Knowledge is a tricky thing. When I read Fowles’ work, I find that I am thinking this constantly. Human beings use language to converse with one another and it is a far more basic, and unperfected, theory than I could ever have imagined or realized before without reading Mantissa.
What we say is important. I believe that everyone thinks this is true, yet, many people will also say that how we say that something is even more important. Everyone believes that what we all say to each other actually means the same thing to all of us—this is just a general assumption and whether it has to do with being human or that language is our form of communication I hope to know by the end of reading this novel.
Since language gives us our ability to communicate we believe that it gives us the ability to define ourselves.

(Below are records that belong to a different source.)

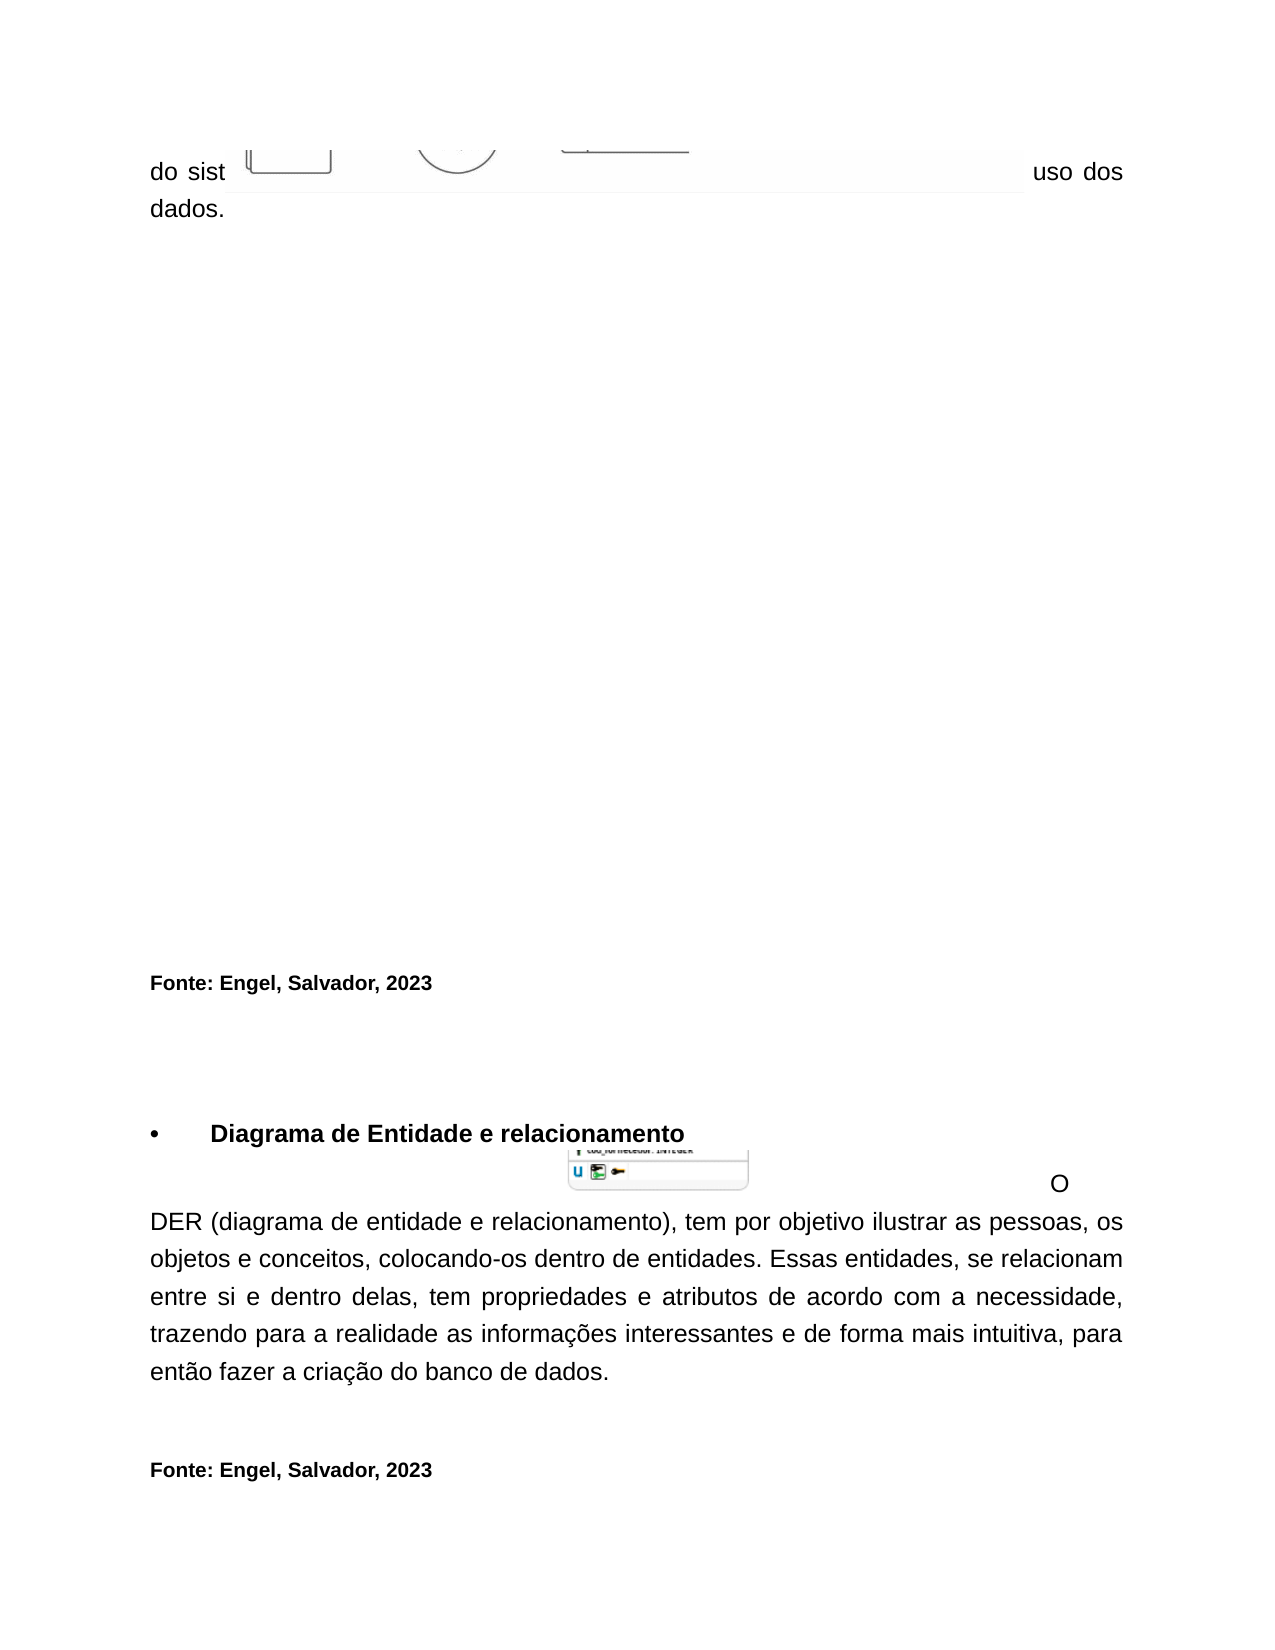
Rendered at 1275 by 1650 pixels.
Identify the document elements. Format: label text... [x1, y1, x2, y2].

text Fonte: Engel, Salvador, 2023 [150, 1437, 1125, 1487]
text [150, 150, 1125, 225]
text Fonte: Engel, Salvador, 2023 [150, 950, 1125, 1000]
list Diagrama de Entidade e relacionamento [150, 1112, 1125, 1150]
text O DER (diagrama de entidade e relacionamento), tem por objetivo ilustrar as pessoas, os objetos e conceitos, colocando-os dentro de entidades. Essas entidades, se relacionam entre si e dentro delas, tem propriedades e atributos de acordo com a necessidade, trazendo para a realidade as informações interessantes e de forma mais intuitiva, para então fazer a criação do banco de dados. [150, 1162, 1125, 1387]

As Mantissa shows, Miles’ wife believes that specific words have a specific meaning and that the meanings she believes a word to have must be the only definition for that word. “Her mouth began to announce names, people’s names, street names, place names, disjointed phrases. Some were repeated. He had perhaps heard them before, as words but he had no idea what relevance they were supposed to have, nor why they should increasingly sound like evidence of crimes he had committed” (Fowles 5). The words she uses to represent something else, also represent herself since they are definitions of important aspects of her and her husband’s life.
To Miles, the words she speaks have meaning but only as words. He recognizes that he heard them before, but what she is using those words to refer to does not match up with his understanding of them.